> [Aim of the exercise]
Please copy the data below exactly, from its first line through the line holding "50: (702, 571, 5.38)", and skip the pictures.

> [Exercise material]
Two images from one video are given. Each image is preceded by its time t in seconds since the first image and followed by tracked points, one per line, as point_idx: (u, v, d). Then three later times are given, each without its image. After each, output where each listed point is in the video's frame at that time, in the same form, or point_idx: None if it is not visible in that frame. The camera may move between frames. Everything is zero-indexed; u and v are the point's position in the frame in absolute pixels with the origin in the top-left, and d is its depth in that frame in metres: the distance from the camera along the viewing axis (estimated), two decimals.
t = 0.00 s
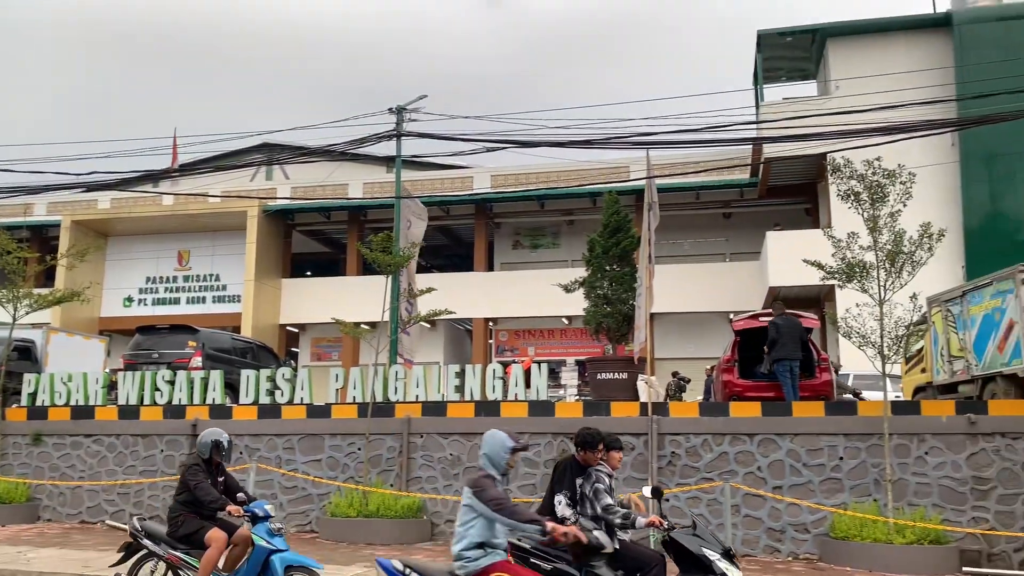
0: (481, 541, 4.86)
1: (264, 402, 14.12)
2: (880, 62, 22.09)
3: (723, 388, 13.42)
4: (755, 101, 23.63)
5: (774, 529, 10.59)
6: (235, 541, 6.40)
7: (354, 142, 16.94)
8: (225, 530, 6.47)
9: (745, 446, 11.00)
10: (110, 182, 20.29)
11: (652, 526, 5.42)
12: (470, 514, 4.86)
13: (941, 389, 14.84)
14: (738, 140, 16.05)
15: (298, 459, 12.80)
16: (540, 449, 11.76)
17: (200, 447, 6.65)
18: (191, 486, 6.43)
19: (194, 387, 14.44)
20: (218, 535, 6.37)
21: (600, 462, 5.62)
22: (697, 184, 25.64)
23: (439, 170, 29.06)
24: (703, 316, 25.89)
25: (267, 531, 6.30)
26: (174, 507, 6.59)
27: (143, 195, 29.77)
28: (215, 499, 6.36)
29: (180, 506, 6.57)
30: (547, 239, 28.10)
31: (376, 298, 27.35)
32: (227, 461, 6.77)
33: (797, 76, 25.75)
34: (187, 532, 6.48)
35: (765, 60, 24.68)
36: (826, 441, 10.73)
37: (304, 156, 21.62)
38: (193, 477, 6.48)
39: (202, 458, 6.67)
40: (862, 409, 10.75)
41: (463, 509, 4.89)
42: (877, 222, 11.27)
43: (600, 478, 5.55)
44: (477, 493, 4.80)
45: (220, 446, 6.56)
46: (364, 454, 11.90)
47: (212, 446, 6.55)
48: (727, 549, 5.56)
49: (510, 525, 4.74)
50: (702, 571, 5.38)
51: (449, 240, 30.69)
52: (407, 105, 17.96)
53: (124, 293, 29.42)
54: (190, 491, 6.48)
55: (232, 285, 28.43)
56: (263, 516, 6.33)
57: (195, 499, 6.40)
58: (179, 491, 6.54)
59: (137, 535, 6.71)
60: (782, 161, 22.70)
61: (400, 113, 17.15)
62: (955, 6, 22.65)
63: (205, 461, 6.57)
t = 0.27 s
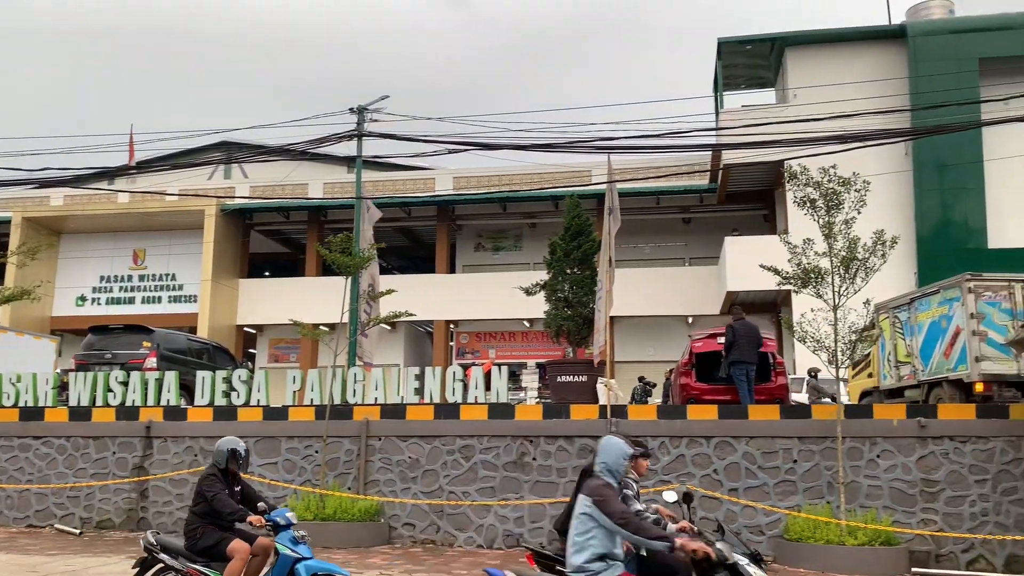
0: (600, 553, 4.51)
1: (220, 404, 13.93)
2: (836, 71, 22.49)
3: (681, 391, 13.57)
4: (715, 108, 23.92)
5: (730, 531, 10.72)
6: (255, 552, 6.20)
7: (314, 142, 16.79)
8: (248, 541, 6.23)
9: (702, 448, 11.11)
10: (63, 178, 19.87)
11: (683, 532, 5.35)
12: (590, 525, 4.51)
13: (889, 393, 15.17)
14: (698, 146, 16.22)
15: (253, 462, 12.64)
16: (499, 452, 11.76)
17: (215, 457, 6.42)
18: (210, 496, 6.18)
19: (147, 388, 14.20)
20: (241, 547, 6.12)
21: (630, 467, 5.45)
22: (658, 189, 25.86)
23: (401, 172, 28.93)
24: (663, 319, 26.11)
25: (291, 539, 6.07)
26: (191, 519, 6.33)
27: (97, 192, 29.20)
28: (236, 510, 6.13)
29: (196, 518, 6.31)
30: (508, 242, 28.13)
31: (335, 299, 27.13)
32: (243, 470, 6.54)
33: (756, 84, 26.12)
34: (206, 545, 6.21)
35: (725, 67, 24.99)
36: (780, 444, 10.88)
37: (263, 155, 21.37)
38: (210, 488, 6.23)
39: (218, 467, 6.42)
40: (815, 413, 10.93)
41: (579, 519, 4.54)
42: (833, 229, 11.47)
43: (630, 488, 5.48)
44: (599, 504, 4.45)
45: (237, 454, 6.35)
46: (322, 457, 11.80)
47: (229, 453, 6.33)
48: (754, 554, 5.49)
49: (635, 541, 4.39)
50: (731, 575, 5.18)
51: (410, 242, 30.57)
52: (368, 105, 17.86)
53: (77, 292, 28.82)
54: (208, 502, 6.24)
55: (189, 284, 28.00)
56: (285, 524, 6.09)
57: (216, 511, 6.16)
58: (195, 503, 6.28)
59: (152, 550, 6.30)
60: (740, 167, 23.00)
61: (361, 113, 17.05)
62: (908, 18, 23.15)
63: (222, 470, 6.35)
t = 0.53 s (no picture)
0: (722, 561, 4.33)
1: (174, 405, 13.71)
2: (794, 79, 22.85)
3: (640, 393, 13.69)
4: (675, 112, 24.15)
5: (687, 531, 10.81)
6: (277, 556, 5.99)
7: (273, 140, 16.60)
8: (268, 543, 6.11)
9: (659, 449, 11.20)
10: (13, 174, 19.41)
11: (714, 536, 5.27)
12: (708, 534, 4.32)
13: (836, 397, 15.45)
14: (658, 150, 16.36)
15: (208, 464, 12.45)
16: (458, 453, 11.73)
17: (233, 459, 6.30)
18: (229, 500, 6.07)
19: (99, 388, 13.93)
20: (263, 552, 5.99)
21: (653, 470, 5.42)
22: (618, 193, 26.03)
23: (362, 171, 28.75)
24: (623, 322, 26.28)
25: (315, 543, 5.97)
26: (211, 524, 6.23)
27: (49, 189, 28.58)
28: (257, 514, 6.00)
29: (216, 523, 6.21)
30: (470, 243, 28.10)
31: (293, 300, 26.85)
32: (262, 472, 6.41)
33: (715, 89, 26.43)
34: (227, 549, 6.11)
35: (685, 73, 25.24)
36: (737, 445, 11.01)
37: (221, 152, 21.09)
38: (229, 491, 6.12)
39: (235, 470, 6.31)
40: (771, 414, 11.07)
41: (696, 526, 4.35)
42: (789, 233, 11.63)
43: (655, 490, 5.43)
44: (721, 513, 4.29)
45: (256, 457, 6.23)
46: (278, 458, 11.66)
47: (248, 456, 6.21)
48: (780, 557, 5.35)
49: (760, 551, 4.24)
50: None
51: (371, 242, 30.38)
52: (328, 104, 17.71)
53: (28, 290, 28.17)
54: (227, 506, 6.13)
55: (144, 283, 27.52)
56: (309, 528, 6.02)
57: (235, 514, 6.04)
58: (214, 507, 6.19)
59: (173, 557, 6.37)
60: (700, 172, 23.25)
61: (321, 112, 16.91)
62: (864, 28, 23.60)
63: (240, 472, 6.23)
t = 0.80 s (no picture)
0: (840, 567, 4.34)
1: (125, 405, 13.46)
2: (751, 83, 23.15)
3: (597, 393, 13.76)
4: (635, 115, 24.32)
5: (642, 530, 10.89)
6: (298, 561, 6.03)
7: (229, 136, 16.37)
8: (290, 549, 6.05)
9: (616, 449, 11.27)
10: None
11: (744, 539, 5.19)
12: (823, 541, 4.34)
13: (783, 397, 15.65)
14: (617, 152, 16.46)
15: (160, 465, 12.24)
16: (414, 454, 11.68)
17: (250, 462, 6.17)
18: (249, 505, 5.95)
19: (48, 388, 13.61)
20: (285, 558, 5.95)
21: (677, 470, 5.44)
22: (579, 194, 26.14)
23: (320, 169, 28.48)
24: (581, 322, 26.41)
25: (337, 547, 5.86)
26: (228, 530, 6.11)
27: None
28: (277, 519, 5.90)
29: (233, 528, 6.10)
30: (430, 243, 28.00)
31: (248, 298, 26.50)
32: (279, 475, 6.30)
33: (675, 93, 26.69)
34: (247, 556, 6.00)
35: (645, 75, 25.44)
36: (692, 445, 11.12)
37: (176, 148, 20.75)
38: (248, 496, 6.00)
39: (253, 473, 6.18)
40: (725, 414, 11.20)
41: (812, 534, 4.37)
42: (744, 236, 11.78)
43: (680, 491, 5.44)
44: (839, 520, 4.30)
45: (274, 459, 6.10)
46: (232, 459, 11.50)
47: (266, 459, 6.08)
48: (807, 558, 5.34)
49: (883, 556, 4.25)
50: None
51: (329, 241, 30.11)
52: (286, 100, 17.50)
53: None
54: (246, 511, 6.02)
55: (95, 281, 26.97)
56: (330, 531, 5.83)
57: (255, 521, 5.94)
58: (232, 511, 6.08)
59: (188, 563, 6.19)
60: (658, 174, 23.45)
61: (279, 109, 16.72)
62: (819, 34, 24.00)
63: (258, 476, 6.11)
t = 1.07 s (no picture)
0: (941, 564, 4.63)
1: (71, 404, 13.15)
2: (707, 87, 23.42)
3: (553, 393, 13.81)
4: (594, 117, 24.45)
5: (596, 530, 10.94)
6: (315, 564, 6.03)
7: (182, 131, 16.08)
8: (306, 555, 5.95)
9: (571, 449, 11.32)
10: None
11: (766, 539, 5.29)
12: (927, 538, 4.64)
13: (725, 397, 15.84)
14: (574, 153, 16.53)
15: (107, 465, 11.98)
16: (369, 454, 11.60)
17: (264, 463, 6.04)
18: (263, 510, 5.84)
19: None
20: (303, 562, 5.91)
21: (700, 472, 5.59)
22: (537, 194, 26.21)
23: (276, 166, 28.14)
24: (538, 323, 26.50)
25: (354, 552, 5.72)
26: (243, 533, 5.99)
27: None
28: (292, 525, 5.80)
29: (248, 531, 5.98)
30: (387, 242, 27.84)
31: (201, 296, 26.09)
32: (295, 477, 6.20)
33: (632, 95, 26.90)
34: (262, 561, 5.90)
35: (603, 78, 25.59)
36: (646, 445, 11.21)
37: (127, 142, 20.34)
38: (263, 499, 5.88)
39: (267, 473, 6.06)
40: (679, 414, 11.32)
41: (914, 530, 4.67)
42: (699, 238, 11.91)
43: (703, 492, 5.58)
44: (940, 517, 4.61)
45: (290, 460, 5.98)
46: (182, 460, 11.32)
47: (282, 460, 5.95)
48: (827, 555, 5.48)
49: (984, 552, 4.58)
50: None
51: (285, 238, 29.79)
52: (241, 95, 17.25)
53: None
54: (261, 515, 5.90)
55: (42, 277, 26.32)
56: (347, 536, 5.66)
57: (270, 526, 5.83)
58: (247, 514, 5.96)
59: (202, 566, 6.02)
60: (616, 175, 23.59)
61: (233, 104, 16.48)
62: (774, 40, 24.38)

> [Task answer]
Two images from one video are given. Each image is preceded by its time t in seconds since the first image and followed by tracked points, one per line, as point_idx: (u, v, d). Then three later times are given, each without its image. After each, output where each listed point is in the video's frame at that time, in the same form, or point_idx: None if it is not visible in that frame. The camera may move between frames. Everything is zero-indexed; u and v are the point's position in the frame in absolute pixels with the origin in the top-left, and d is its depth in that frame in metres: the distance from the camera along the viewing axis (estimated), two decimals.
t = 0.00 s
0: (481, 541, 4.86)
1: (264, 402, 14.12)
2: (880, 62, 22.09)
3: (723, 388, 13.42)
4: (755, 101, 23.63)
5: (774, 529, 10.59)
6: (235, 541, 6.40)
7: (354, 142, 16.94)
8: (225, 530, 6.47)
9: (745, 446, 11.00)
10: (110, 182, 20.29)
11: (652, 526, 5.42)
12: (470, 514, 4.86)
13: (941, 389, 14.84)
14: (738, 140, 16.05)
15: (298, 459, 12.80)
16: (540, 449, 11.76)
17: (200, 447, 6.65)
18: (191, 486, 6.43)
19: (194, 387, 14.44)
20: (218, 535, 6.37)
21: (600, 462, 5.62)
22: (697, 184, 25.64)
23: (439, 170, 29.06)
24: (703, 316, 25.89)
25: (267, 531, 6.30)
26: (174, 507, 6.59)
27: (143, 195, 29.77)
28: (215, 499, 6.36)
29: (180, 506, 6.57)
30: (547, 239, 28.10)
31: (376, 298, 27.35)
32: (227, 461, 6.77)
33: (797, 76, 25.75)
34: (187, 532, 6.48)
35: (765, 60, 24.68)
36: (826, 441, 10.73)
37: (304, 156, 21.62)
38: (193, 477, 6.48)
39: (202, 458, 6.67)
40: (862, 409, 10.75)
41: (463, 509, 4.89)
42: (877, 222, 11.27)
43: (600, 478, 5.55)
44: (477, 493, 4.80)
45: (220, 446, 6.56)
46: (364, 454, 11.90)
47: (212, 446, 6.55)
48: (727, 549, 5.56)
49: (510, 525, 4.74)
50: (702, 571, 5.38)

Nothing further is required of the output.